The International Group for Historic Aircraft Recovery also contends that a 2009 underwater photo captures Earhart's plane's engine cowling lying in the ocean. However, without precise information on the photo's location, pinpointing and verifying this claim proves challenging.

The enduring fascination with Amelia Earhart's disappearance is as much about the unsolved end to her historic journey as it is about her pioneering spirit. Earhart wasn't just a pilot—she represented adventure , courage, and all the incredible things that women could achieve in the field of aviation.

Who Was Amelia Earhart? Amelia Earhart , a Kansas native, began her ascent to fame in 1922 when she piloted her bright yellow Kinner Airster biplane—endearingly called "The Canary"—to a then-record height of 14,000 feet for female aviators. By 1923, Earhart had earned her pilot's license, becoming the 16th woman to do so from the Federation Aeronautique. Financial struggles temporarily forced her out of flying, she returned to aviation in 1927.

Residing in Massachusetts at the time, Earhart jumped at the opportunity to be the first woman to partake in a transatlantic flight. Although just a passenger on the 1928 adventure, led by pilot Wilmer "Bill" Stultz, her subsequent book chronicling the experience catapulted her into the spotlight .

Following her initial fame, Earhart embarked on her own pioneering flights. In 1932, she made history as the first woman to fly solo across the Atlantic—navigating a nearly 15-hour journey from Newfoundland to Northern Ireland. She continued to add a series of impressive flights to her global résumé, all culminating in what was to be her most monumental flight of all : an ambitious bid to be the first person of any gender to circumnavigate the globe along the equator.

After an initial mishap that resulted in damage to her Lockheed on the Oakland to Hawaii leg, the aircraft required shipping back to California for repairs. This setback forced a change in plans due to evolving weather patterns and global winds, leading to a revised route starting eastward from Oakland. This placed the Pacific Ocean at the end of the journey rather than at the beginning.

Earhart and Noonan then embarked on a route that took them through Miami, across Central and South America, over the Atlantic to Africa, and over the Indian Ocean. they eventually reached New Guinea after flying 22,000 out of the approximately 29,000 miles of their intended route.

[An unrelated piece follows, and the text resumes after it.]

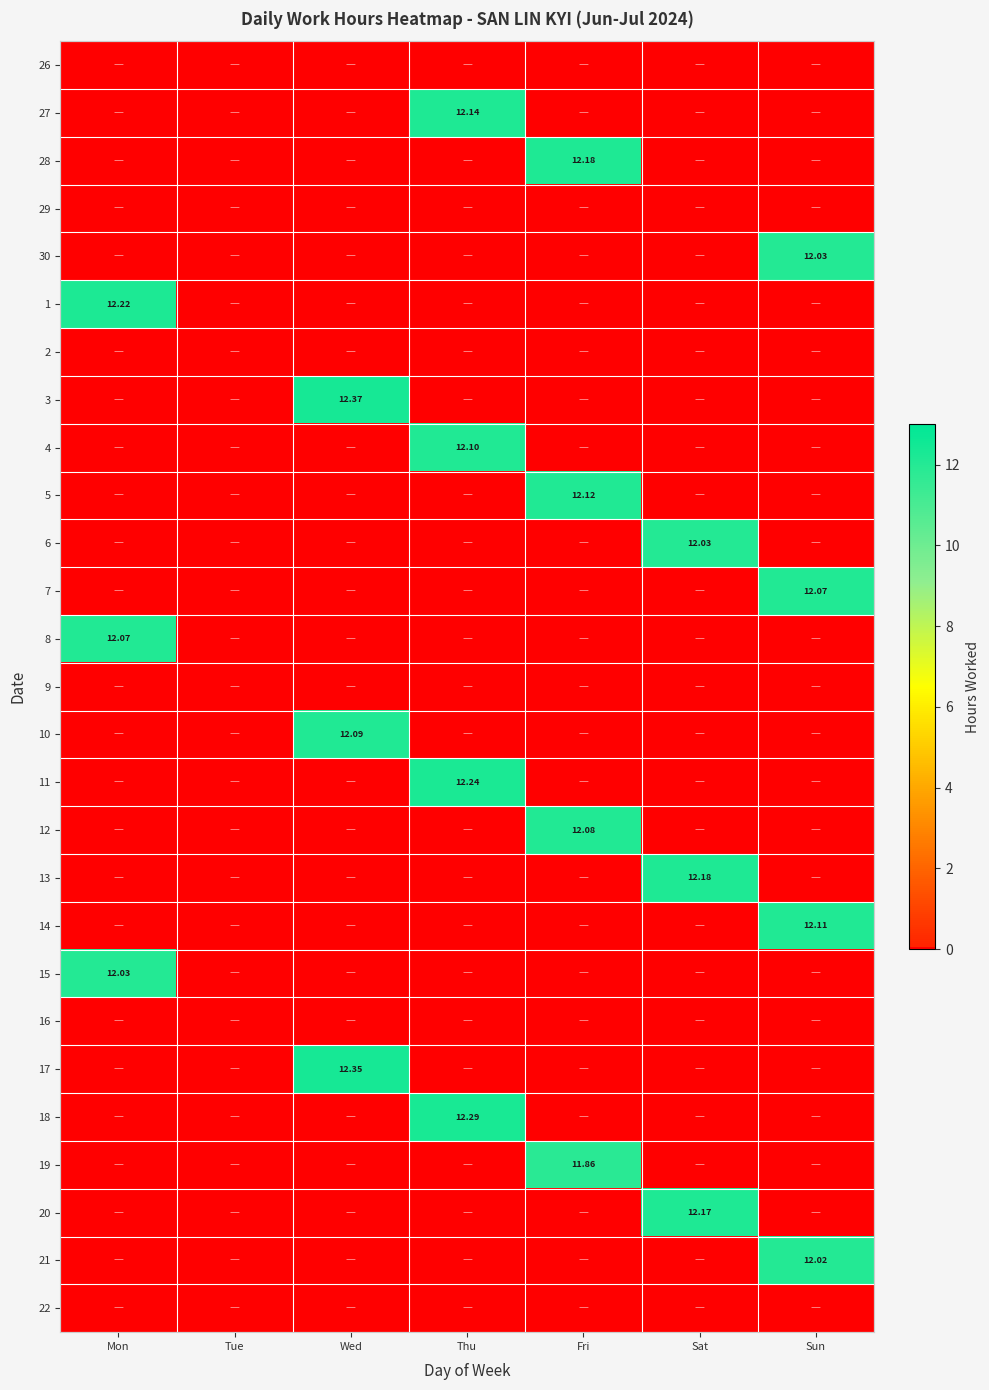

At how many categories does at least one series exceed 8?

6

The 2,556-mile flight to Howland Island was always going to be tricky. A flat sliver of land roughly 6,500 feet long, 1,600 feet wide, and no more than 20 feet above the ocean waves, the island often looked like a cloud. With a variety of contingency plans—including help from the U.S. Coast Guard vessel Itasca, stationed off Howland Island—Earhart and Noonan were confident.

But their plan wasn't foolproof. They had swapped out essential radio equipment to accommodate additional fuel, and the unavailability of high-octane fuel in particular further limited the plane's range. Plus, overcast skies hindered reliable celestial navigation, and Earhart and Noonan were relying on outdated maps that incorrectly placed Howland Island. It's also possible that the plane's radio antenna sustained damage.

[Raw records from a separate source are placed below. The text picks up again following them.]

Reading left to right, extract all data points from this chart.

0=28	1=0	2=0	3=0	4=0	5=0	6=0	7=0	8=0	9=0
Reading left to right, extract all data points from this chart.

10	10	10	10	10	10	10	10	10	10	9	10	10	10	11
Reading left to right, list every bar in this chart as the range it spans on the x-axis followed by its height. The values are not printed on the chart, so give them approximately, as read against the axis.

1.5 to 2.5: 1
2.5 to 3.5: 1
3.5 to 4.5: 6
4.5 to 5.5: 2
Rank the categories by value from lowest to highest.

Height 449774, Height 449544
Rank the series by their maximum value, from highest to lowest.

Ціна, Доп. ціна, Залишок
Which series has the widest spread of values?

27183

Due to a misunderstanding between Earhart and the Itasca crew, the two never connected in real time. When it became clear that Earhart was unreachable, an extensive search operation commenced. Despite employing 66 aircraft and nine ships in a search that cost $4 million, they found virtually nothing .

Most leading aviation and navigation experts believe that the plane probably crashed due to fuel depletion while seeking a landing spot, leading to Earhart and Noonan's demise at sea—a consequence attributed to "poor planning and even poorer execution."

But we still don't know anything for certain, and Earhart's last adventure—despite brief hope to the contrary—remains unresolved.